The most powerful (and still underutilized) empathy curriculum found in many elementary school in British Columbia is The Roots of Empathy program that was launched in 2000. Our school uses it in the Kindergarten-Grade 1 (aka Seedlings) program. Some school stakeholders have argued for its implementation across our entire K-9 learning environment. You’re never to old to learn about the how and why understanding the other is the ultimate life-hack.

Understanding Over Tolerating

I have heard colleagues as recently as three years ago discuss the urgency for young people to develop tolerance. To be more tolerant of differences, that is. Unfortunately, tolerance does not ask for the witness to understand or put themselves into the shoes of the other. It offers no context. But rather tolerance says to its adherents, ‘you don’t have to like the other, just leave them to do their thing’. In the long run, teaching tolerance leads to an even greater lack of understanding, a greater distance, misuse of context, and, ultimately, a loss of compassion for self and others. It is no a win-win proposition.

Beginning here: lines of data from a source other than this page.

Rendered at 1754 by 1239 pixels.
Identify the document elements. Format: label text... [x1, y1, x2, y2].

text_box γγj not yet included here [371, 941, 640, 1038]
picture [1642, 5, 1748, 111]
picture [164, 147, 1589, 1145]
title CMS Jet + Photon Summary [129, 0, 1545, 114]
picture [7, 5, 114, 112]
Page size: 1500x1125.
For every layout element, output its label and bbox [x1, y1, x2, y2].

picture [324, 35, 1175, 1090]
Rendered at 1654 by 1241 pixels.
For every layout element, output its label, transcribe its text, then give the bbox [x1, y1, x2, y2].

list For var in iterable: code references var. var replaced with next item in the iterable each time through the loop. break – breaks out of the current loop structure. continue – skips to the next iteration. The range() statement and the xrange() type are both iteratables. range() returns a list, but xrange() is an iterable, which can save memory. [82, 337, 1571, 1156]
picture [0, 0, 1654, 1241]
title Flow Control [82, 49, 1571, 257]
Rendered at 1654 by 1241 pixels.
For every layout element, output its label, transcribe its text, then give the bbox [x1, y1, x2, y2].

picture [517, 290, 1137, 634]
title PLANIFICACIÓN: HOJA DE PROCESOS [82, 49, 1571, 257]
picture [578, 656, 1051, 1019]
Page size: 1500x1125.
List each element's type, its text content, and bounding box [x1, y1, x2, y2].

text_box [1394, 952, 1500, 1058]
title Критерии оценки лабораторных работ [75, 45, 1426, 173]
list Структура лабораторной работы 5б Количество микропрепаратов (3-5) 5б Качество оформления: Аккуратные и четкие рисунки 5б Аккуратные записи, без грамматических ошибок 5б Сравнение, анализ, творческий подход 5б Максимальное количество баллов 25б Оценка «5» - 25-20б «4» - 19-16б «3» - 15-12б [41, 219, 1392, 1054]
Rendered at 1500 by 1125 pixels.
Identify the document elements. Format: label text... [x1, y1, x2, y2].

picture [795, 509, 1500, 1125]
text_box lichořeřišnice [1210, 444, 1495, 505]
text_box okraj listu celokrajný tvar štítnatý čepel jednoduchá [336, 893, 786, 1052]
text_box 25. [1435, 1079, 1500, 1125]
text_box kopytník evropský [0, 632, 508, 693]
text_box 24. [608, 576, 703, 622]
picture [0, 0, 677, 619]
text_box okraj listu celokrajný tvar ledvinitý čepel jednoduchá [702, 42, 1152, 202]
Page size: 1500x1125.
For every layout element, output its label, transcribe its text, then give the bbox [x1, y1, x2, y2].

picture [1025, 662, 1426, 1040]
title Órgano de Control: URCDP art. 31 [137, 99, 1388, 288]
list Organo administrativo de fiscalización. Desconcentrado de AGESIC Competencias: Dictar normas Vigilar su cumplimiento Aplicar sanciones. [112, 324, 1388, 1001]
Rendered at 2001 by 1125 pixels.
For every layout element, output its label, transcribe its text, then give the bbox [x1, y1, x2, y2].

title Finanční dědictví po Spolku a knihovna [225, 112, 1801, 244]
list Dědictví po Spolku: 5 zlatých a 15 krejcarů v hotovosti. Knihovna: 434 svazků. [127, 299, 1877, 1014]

Our school motto is a focus on the education of the ‘whole child’. We take that mission quite seriously. We put an enormous amount of time building and supporting the social, emotional, and through heart-led pedagogy. The addressing empathy and self-compassion are requisites in this work. And as our school year winds up and we turn our focus towards September (yes, many teachers do think about the fall at this time of year), no doubt, part of our planning discussions will revolve around empathy and self-compassion as focal points.

With our planet under the pressures of climate change, out of control pollution, dying oceans, and suffocation on a plastic-driven economy, we can no longer discuss the merits of empathy and compassion. Teaching empathy curriculum is no longer an option. Ignoring it is a simply a dereliction of duty by the twenty-first century educator.